Saved data entries:

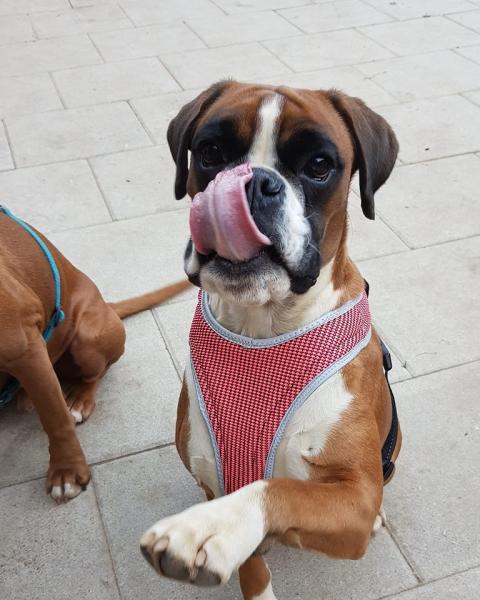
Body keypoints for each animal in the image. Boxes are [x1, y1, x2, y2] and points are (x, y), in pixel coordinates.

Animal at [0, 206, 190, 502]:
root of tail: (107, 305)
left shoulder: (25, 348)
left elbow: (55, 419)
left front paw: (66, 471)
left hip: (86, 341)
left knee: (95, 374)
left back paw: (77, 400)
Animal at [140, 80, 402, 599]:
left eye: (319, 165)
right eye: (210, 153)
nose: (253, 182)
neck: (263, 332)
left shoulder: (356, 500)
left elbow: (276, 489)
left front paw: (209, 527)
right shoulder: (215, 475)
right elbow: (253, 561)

_Exercise prompt:_ Scan the entries for lines holding the string "shoulder", then copy every one of them.

_Solution to this problem:_
left shoulder: (25, 348)
left shoulder: (356, 500)
right shoulder: (215, 475)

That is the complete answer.